Eddies forming around valve leaflets at an axial pressure gradient of 1  cmH2O at a translumenal pressure of 1 cm H2O. This measurement was performed in a noncontracting vessel, and therefore, the flow was at steady state. Approximately 100 pairs of frames were acquired and the results averaged. Only one third of the velocity vectors are plotted for clarity. (a) Streamlines identifying recirculation around the lymphatic valve and (b) colormap of the velocity magnitude. The scale is in mm/s. The Reynolds number calculated upstream from the valve is 0.45.



Lymphatic Vessels

The system developed was also able to measure the transient flow rate throughout the contraction cycle over a wide range of hydrodynamic conditions. The image processing time was 1  s for the vessel wall detection and 2 s for the cross-correlation per pair of frame on a laptop with an Intel Core 2 Duo T9500 CPU.

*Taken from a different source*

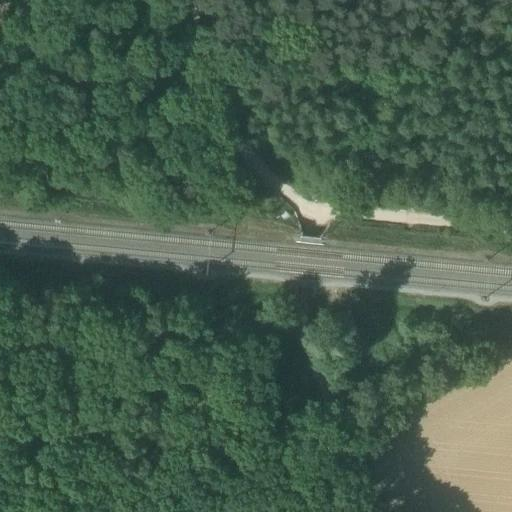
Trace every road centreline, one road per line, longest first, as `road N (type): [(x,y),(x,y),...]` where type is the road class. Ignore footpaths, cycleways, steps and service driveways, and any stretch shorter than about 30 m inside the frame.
road 1 (track): [(379,511),(303,323),(317,211)]
road 2 (track): [(317,211),(299,209),(257,167),(192,0)]
road 3 (track): [(317,211),(511,233)]
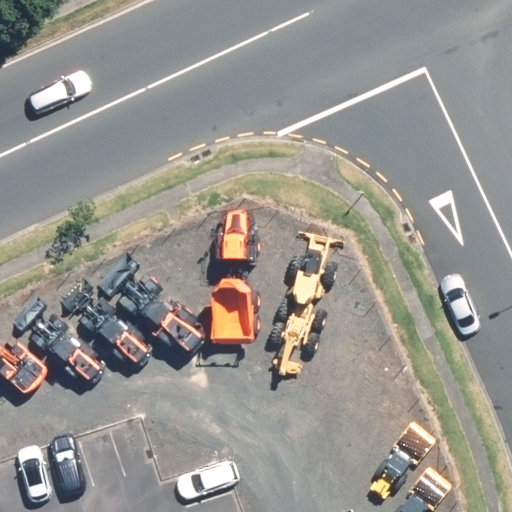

The results of a flow measurement in a lymphatic vessel containing three valves and pumping against an adverse pressure gradient (the output reservoir is higher than the input one) are shown in Fig. 10 in solid lines; the dash-dot line depicts the vessel diameter. In this case, five contraction cycles occur in 20 s; thus, the contraction frequency is 15 beats per minute. Flow rate, calculated by integrating the velocity profile at a cross-section using the trapezoidal rule and assuming that the vessel has a circular cross-section, is shown in Fig. 10(a). Most of the positive flow (area under the solid curve) appear to take place during vessel distension rather than contraction. This observation demonstrates that flow in any lymphangion depends on the contractile status of the upstream and downstream lymphangions. Our preliminary results suggest that this is not a general case, but occurs frequently. The maximum velocity and WSS are shown in Figs. 10(b) and 10(c), respectively.

Fig. 10

Temporal variation of flow parameters and vessel diameter at adverse axial pressure gradient: (a) flow rate (solid line) and vessel diameter (dotted line), (b) maximum velocity (solid line) and diameter (dotted line), and (c) PIV derived WSS (solid line) and diameter (dotted line).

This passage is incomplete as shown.